■ Written exercise
Retype the text lines of every entry below character for character, leaving out the pictures.
• • • •
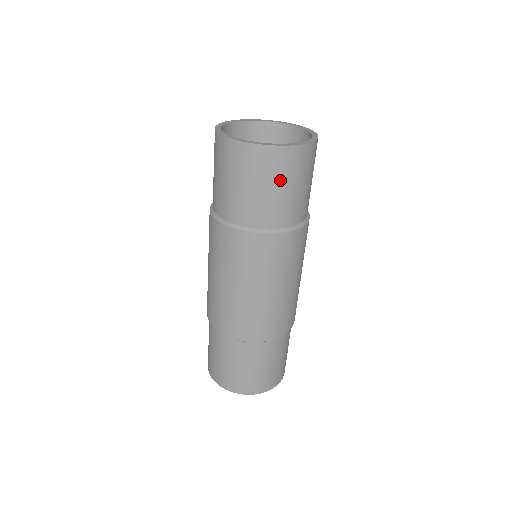
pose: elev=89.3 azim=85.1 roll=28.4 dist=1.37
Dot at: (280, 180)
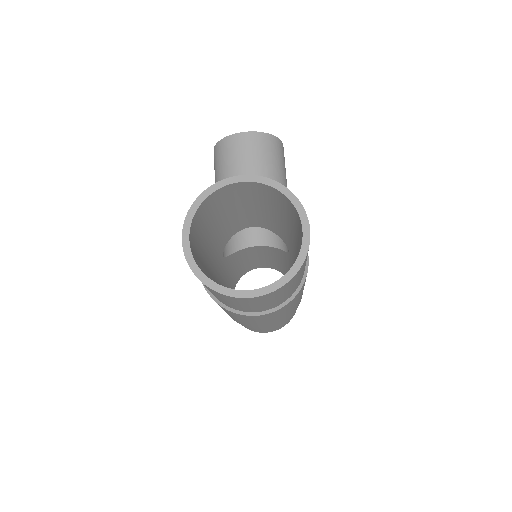
Dot at: (272, 299)
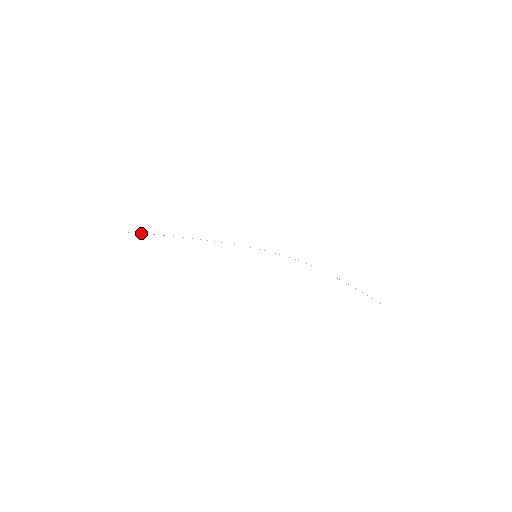
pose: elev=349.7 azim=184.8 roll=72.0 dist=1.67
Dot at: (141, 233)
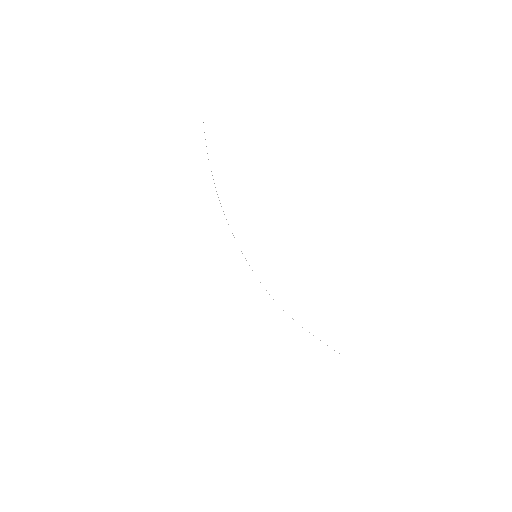
Dot at: (206, 146)
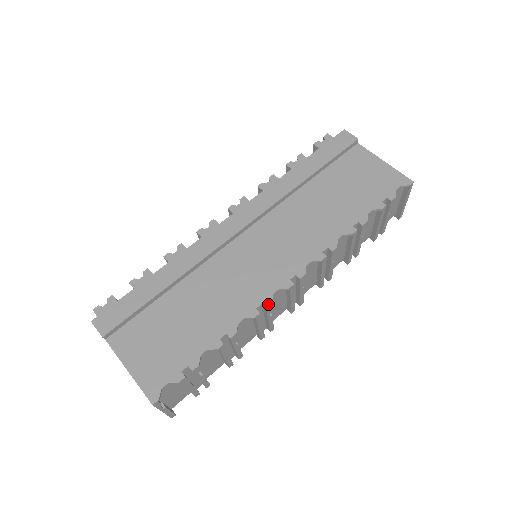
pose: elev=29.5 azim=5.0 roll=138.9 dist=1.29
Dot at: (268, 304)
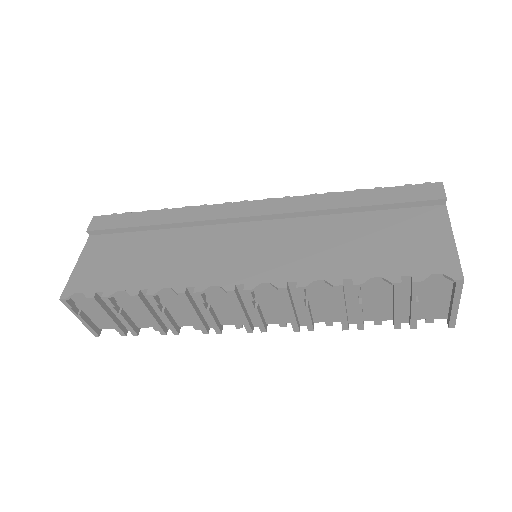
• • • •
■ Expected answer
pose: elev=89.3 azim=85.1 roll=28.4 dist=1.37
Dot at: (280, 180)
Dot at: (272, 299)
pose: elev=349.7 azim=184.8 roll=72.0 dist=1.67
Dot at: (141, 233)
Dot at: (206, 146)
pose: elev=29.5 azim=5.0 roll=138.9 dist=1.29
Dot at: (268, 304)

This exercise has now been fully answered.